Seniors and others sometimes struggle to clear sidewalks
With warmer-than-normal temperatures, Minneapolis this year has been a deeper shade of brown than its typical whiter shade of pale. But even so, city officials have logged more than 2,600 complaints so far about unshoveled sidewalks.
When it snows, the city government expects homeowners to get out with shovels and blowers and clear the white stuff from the sidewalks in front of their houses.
City ordinance 445 states that walks must be cleared down to the concrete within 24 hours of a snowfall, but for some people, including senior citizens, a heavy blanket of snow can present a substantial physical obstacle.
Seventy-seven-year-old Irene Williams has lived in Lyndale for nearly her entire life. She prides herself on being the first person on her block to have her sidewalk cleared.
That pride dissolved when she received a letter from City Hall last month that said she'd owe $102 or more if she didn't immediately remove the snow from her sidewalk.
Williams was perplexed. There was no snow on her sidewalk when the letter arrived. The snowfall the letter referred to had happened a week earlier and it had already melted.

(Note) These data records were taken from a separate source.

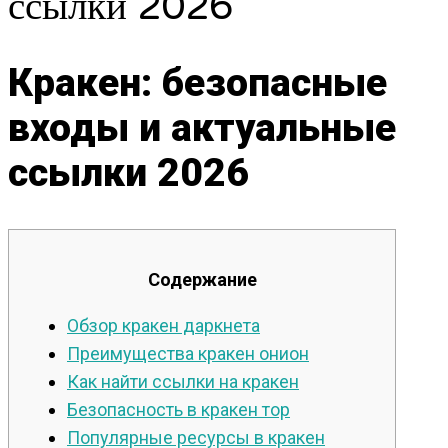
ссылки 2026
Кракен: безопасные
входы и актуальные
ссылки 2026
Содержание
Обзор кракен даркнета
Преимущества кракен онион
Как найти ссылки на кракен
Безопасность в кракен тор
Популярные ресурсы в кракен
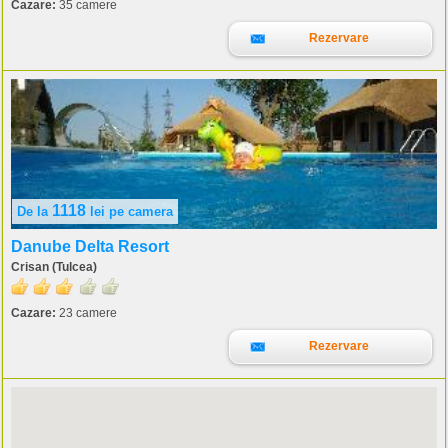
Cazare:
35 camere
Rezervare
1118
De la
lei
pe camera
Danube Delta Resort
Crisan (Tulcea)
Cazare:
23 camere
Rezervare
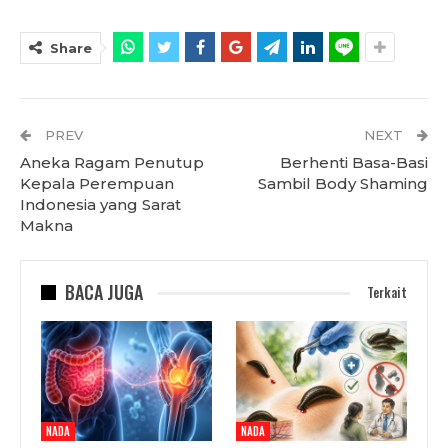
Share
PREV
NEXT
Aneka Ragam Penutup
Berhenti Basa-Basi
Kepala Perempuan
Sambil Body Shaming
Indonesia yang Sarat
Makna
BACA JUGA
Terkait
NADA
NADA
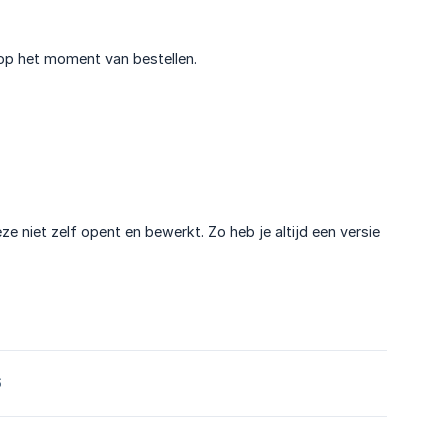
 op het moment van bestellen.
e niet zelf opent en bewerkt. Zo heb je altijd een versie
6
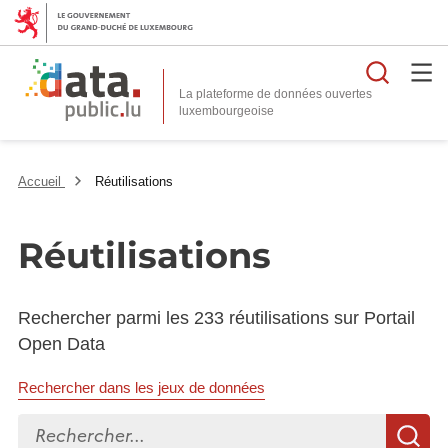
Reche
La plateforme de données ouvertes
Accueil
Réutilisations
Réutilisations
Rechercher parmi les 233 réutilisations sur Portail
Open Data
Rechercher dans les jeux de données
Rechercher...
R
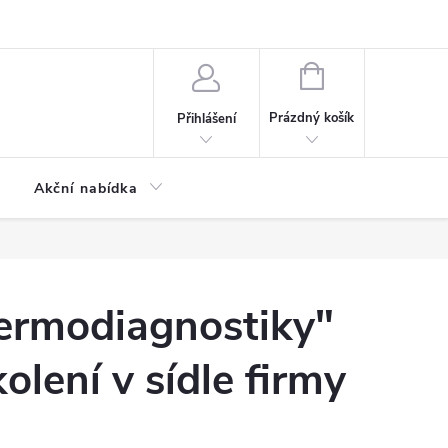
ontaktní formulář
NÁKUPNÍ
KOŠÍK
Prázdný košík
Přihlášení
Akční nabídka
termodiagnostiky"
olení v sídle firmy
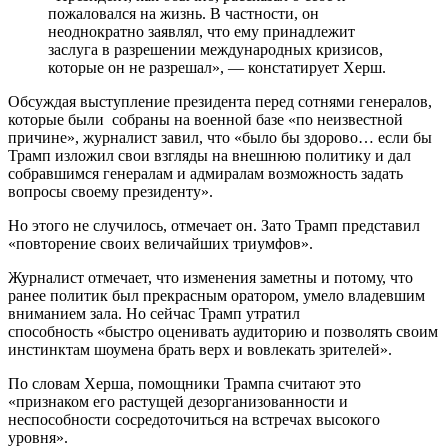
пожаловался на жизнь. В частности, он
неоднократно заявлял, что ему принадлежит
заслуга в разрешении международных кризисов,
которые он не разрешал», — констатирует Херш.
Обсуждая выступление президента перед сотнями генералов,
которые были собраны на военной базе «по неизвестной
причине», журналист завил, что «было бы здорово… если бы
Трамп изложил свои взгляды на внешнюю политику и дал
собравшимся генералам и адмиралам возможность задать
вопросы своему президенту».
Но этого не случилось, отмечает он. Зато Трамп представил
«повторение своих величайших триумфов».
Журналист отмечает, что изменения заметны и потому, что
ранее политик был прекрасным оратором, умело владевшим
вниманием зала. Но сейчас Трамп утратил
способность «быстро оценивать аудиторию и позволять своим
инстинктам шоумена брать верх и вовлекать зрителей».
По словам Херша, помощники Трампа считают это
«признаком его растущей дезорганизованности и
неспособности сосредоточиться на встречах высокого
уровня».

To Williams, the letter was arbitrary and intimidating.
“I was disturbed, angry and scared. I couldn't imagine why they were doing that,” she said.
Nevertheless, she didn't take advantage of the offer the city made in its notice to senior citizens. The city will help connect seniors with volunteer groups that shovel snow for free or for small fees. The city is also willing to grant people more time to shovel their sidewalks or officials may also try to figure out if there's a neighbor who'd be able to pitch in for those physically unable to do it themselves.
Williams said she didn't take advantage of the city's offer of help because she figured the issue would simply “pass.”
There's a catch to the city's offer, however, said Dan Bauer, supervisor for Minneapolis Public Works Sidewalk Inspections.
“They have to call us and let us know,” he said. “We're inclined and able to help. We want them to call us.”
Connecting seniors to services
City Senior Ombudsperson Ruth Kildow said that a lot of seniors do call and that last year the department received 14,000 calls (including inquiries regarding tax preparation,the senior center and city services for seniors).
Kildow said that it would be nice if seniors could be identified before being assessed fees and fines, but that the city has no way of knowing the ages of inhabitants of houses with excess snow on its sidewalks. So she tries instead to connect seniors with volunteer “chore groups” comprised of Boy Scouts, church groups and others that will help clear seniors' sidewalks.
A failure to communicate?
After getting her letter from the city, Williams called her next-door neighbor, Peter Millington, for help. As it turned out, he and others on the block had received the same notification from the city.
For Millington, the correspondence represents a lack of communication between the city and its residents. He penned a letter to City Hall and to the mayor on Williams' behalf, expressing his disgust with the city's protocol regarding the snow-shoveling ordinance.
The number of complaints about unshoveled sidewalks this year is comparable to the number of complaints received by the city in the past, Bauer said.
After a complaint is received through the city's information line or the 311 system, a sidewalk inspector checks out a property and neighboring yards within a couple days. If the sidewalk is laden with snow, an inspector sends the property owner a letter describing the ordinance. It gives the owner 24 hours to shovel the sidewalk after the snowfall has subsided. A follow-up letter is sent within the next few days and then the property is re-inspected.
The letter the city sent Williams stated that in addition to her citation, she'd be charged “$2 per linear foot of sidewalk” for a city crew to clear away the snow.
Williams said the notice from the city was the first she'd ever received on the subject.
Millington was upset because Williams “has diligently kept her pathway and the sidewalk pertaining to her property free from snow, and the public pavement salted.”
He suggests that a better course of action for the city would've been to alert Williams in a more neighborly fashion by knocking on her door.
“I'm sensitive to that and I understand how a senior would feel if he or she has been responsible for many years,” Bauer said. “In most situations, the sidewalks are treacherous for seniors and others to walk across.
“The letter is intended to get people out there to clear the sidewalk,” he added. “There's a reason for that letter - to shake people up a bit.”
Williams said she would be outside clearing her sidewalk after the next snow. But the shaken senior will also, with the help of Millington, work with neighbors to make sure her sidewalk is cleaned off.